Such optics will ruffle partisan feathers because American conservatives are no closer to buying into climate alarmism as they were under President Obama. They will, understandably, balk at the very mention of a global agreement centered around climate change regulations. In fact, it’s the quickest way to get conservatives to tune out
Despite the “science” bit, Macron’s only other flat note came after his most powerful one when he said “Iran will never possess a nuclear weapon. Nev. Er.” Congress answered with thunderous applause but that quickly faded when Macron said this goal could not be achieved through war. That is a mixed message to Iran at the expense of political optics and Macron knows all too well that Iran is determined to use war to expand in the Middle East.

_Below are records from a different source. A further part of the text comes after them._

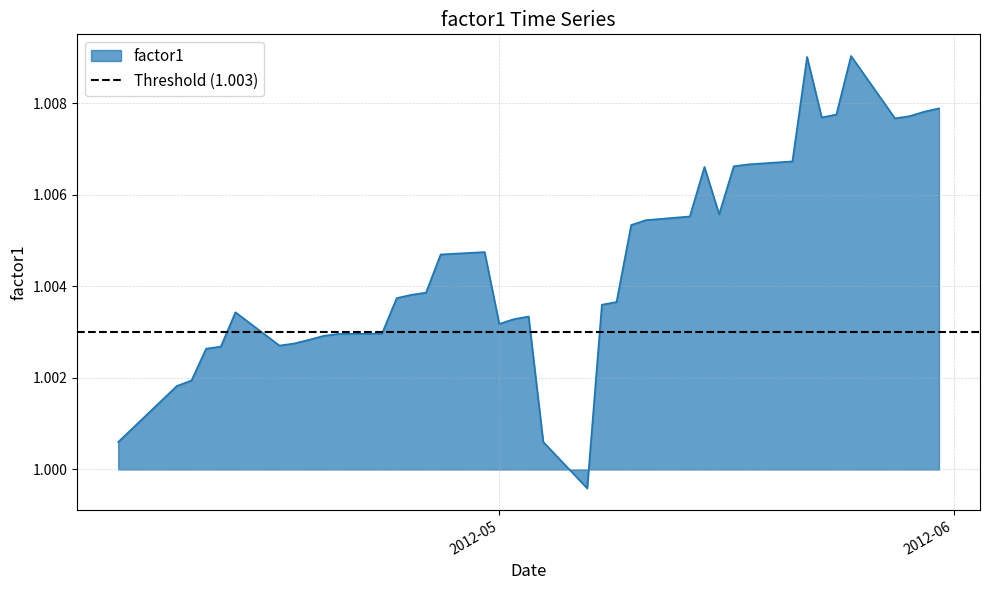

Reading left to right, what are all the values shown in this chart?

1.0	1.0	1.0	1.0	1.0	1.0	1.0	1.0	1.0	1.0	1.0	1.0	1.0	1.0	1.0	1.0	1.0	1.0	1.0	1.0	1.0	1.0	1.0	1.0	1.0	1.0	1.0	1.0	1.0	1.0	1.0	1.0	1.0	1.0	1.0	1.0	1.0	1.0	1.0	1.0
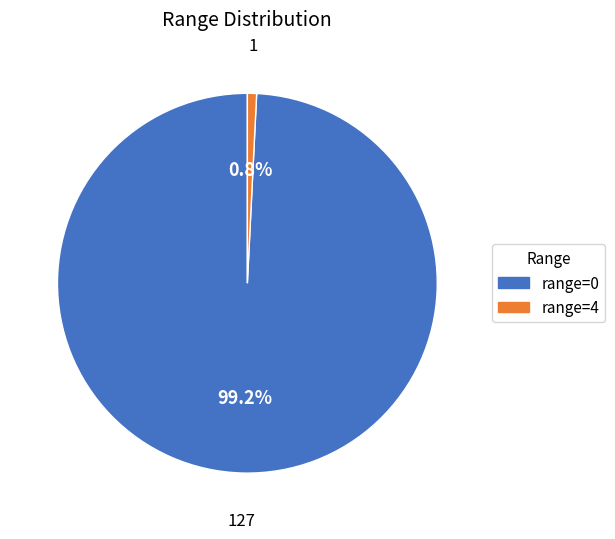

True or false: range=0 accounts for 90% of the total.

False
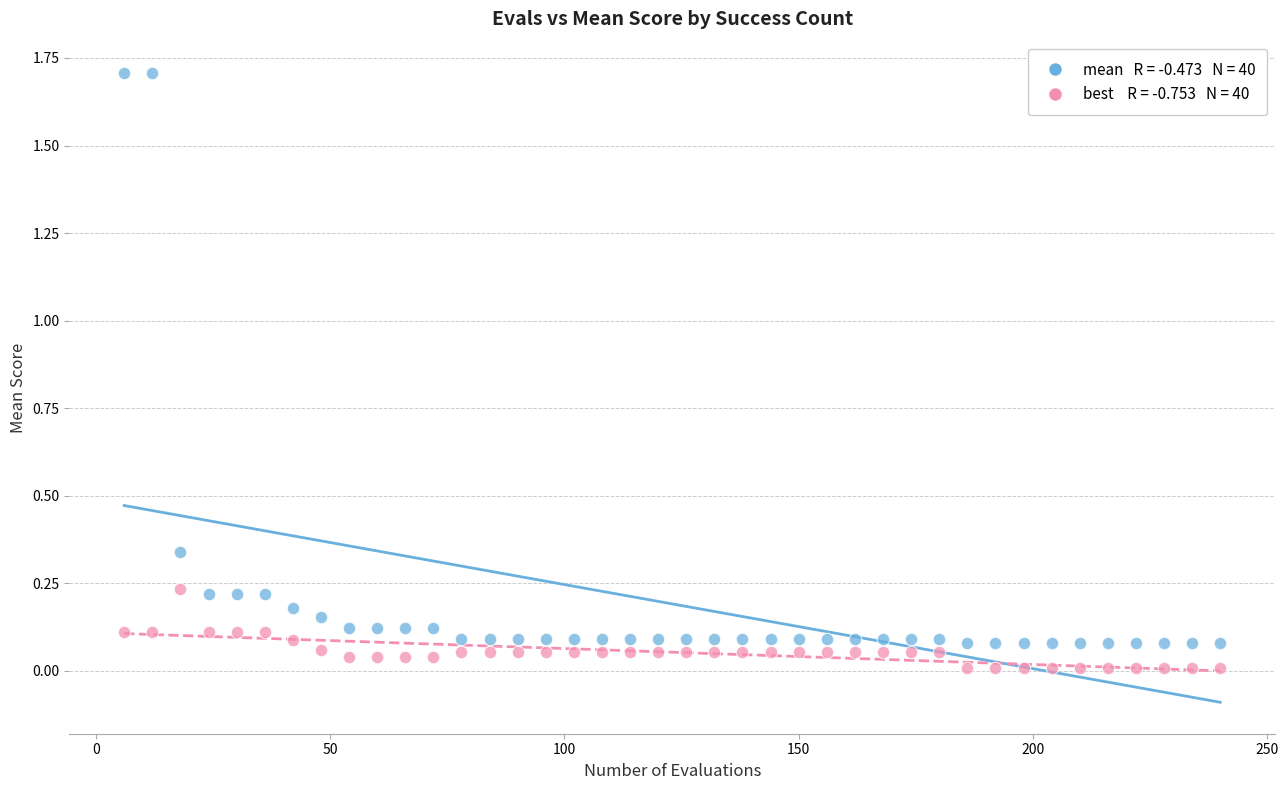

Across all data points, what is the range of X values (max minus min)?

234.0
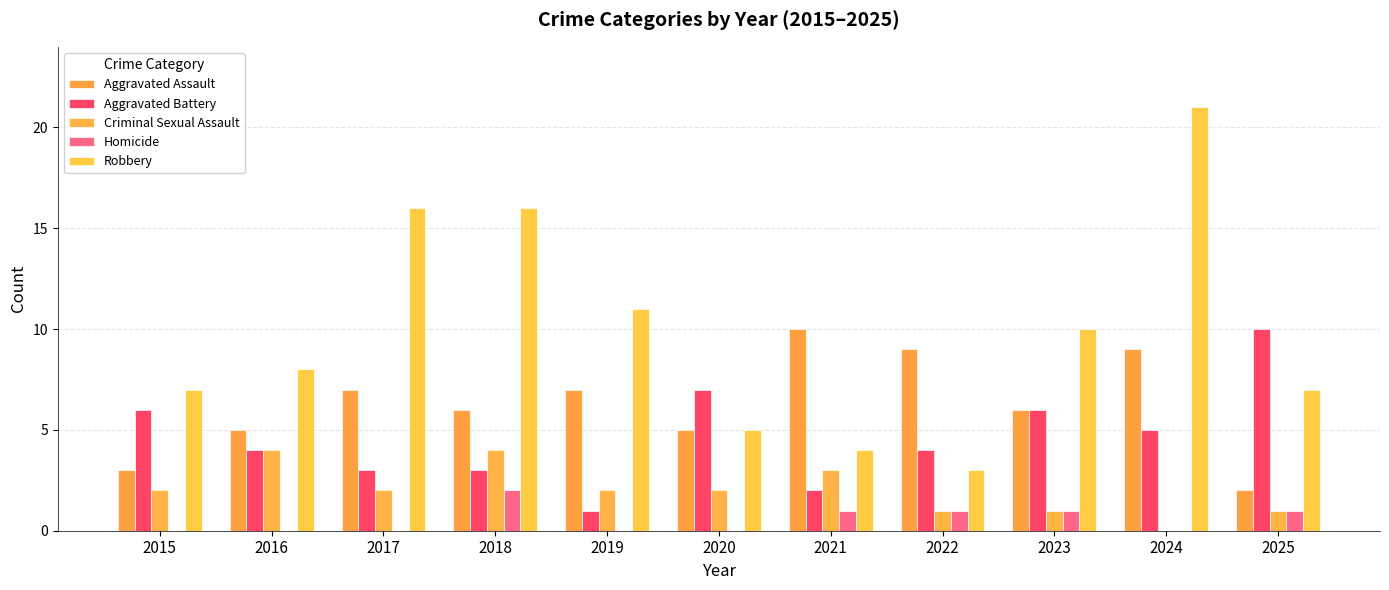

How many categories are shown in the chart?

11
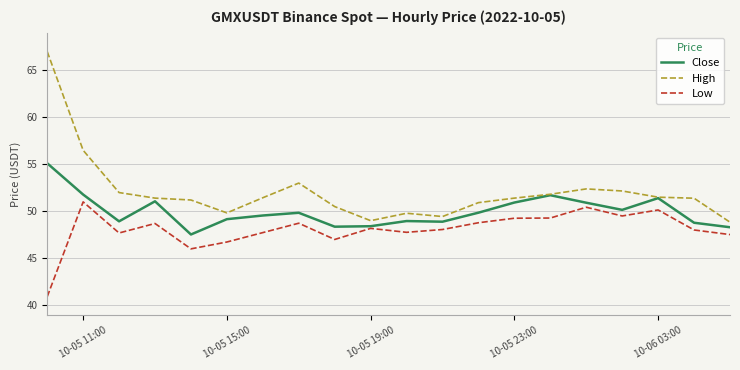

Which series has the largest total across all categories?

High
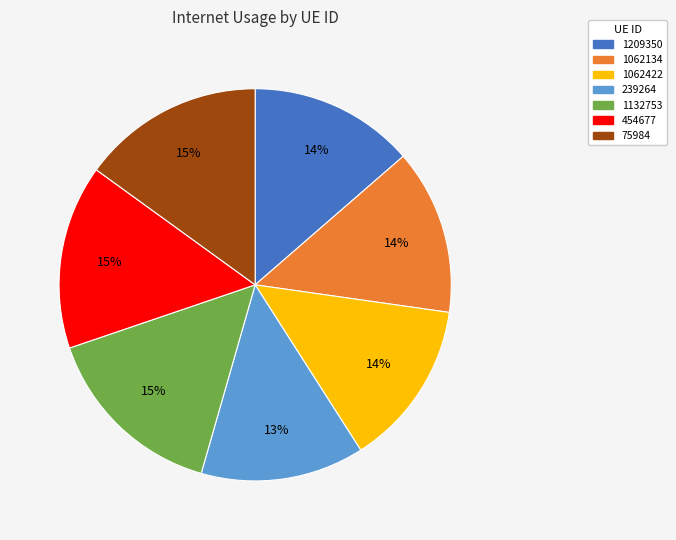

The 1062134 slice represents 22% of the pie. True or false?

False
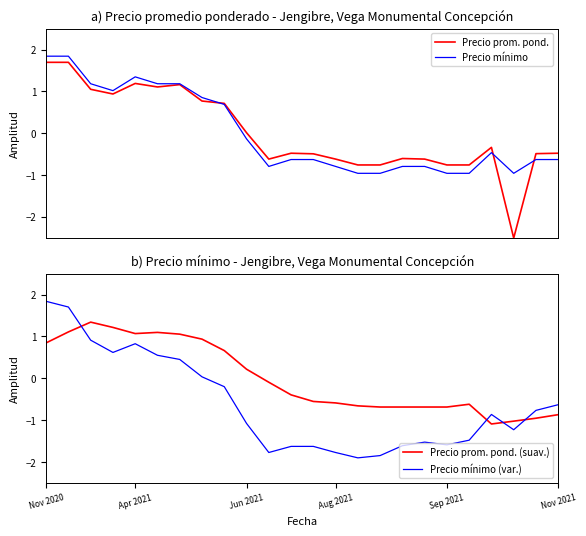

Is the value of Precio mínimo (var.) at Nov 2020 greater than the value of Precio prom. pond. (suav.) at Nov 2021?

Yes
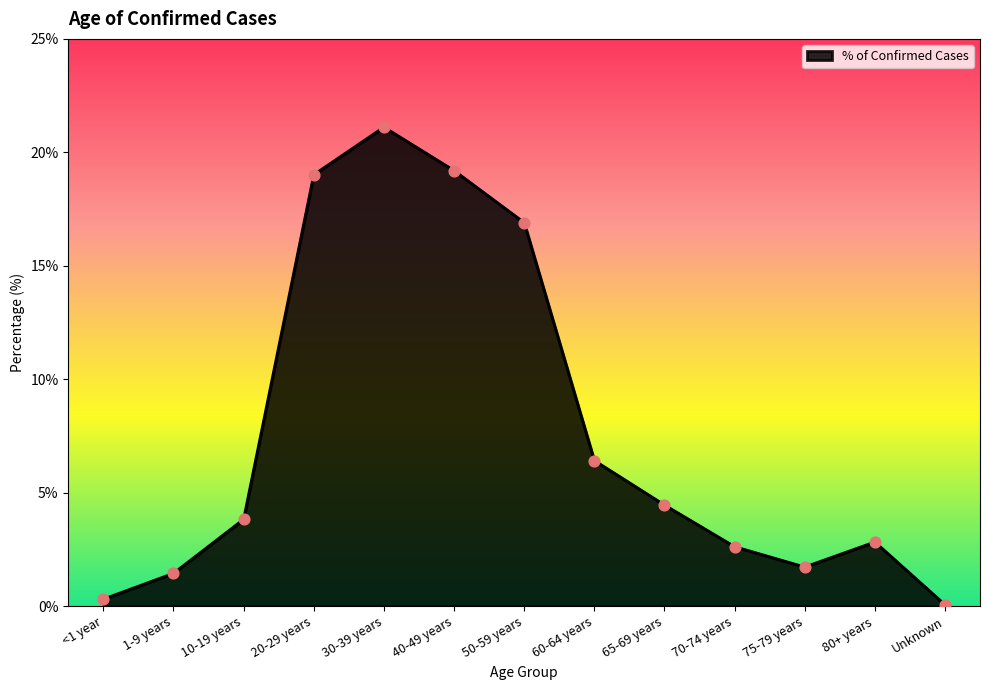

What is the change in value from <1 year to 20-29 years?

+18.7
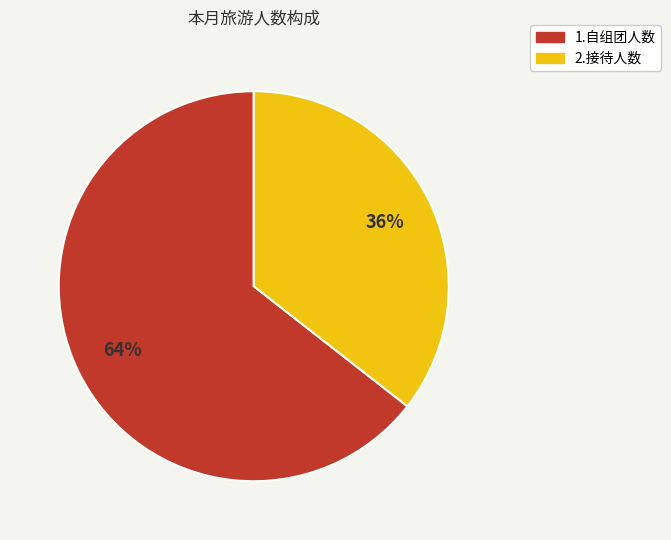

Which category has the biggest portion of the pie?

1.自组团人数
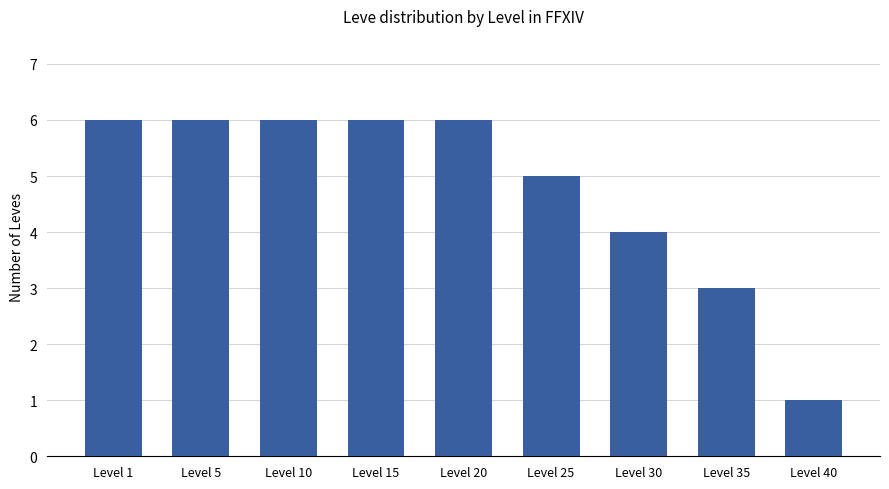

What is the difference between the maximum and minimum values?

5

There is no doubt that the regime in Tehran was watching the speech in Washington D.C. and will be furious over what Macron said about renegotiating the Joint Comprehensive Plan of Action, or Iran Deal. This lines up with the moderate American view on the Iran deal that is so well laid out by Eli Lake. Essentially, stay in the deal, stay in the region and let time and circumstances allow the theocratic regime in Tehran to construct its own demise.
Not the sexiest of plans but this is geopolitics, not regular politics.
America and France are indelibly linked through history and culture and these bonds are not easily broken, but the two countries often clash over identity politics. The two countries are not forging a new partnership but rather polishing one that is very old and successful to tackle new problems. The key to successfully building a competent strategy on Iran and in new places like Sahel, or West Africa, will require barring domestic identity politics from playing a role in crafting strategy and policy.
Right now the American left is swooning over Macron, but many of them do not realize France has asked the United States to sustain another part of their aging colonial realm of influence like they did in Vietnam in the 1960’s. Surely, framing the facts on the ground in such a way will place a strain on the new love affair once the butterflies dissipate.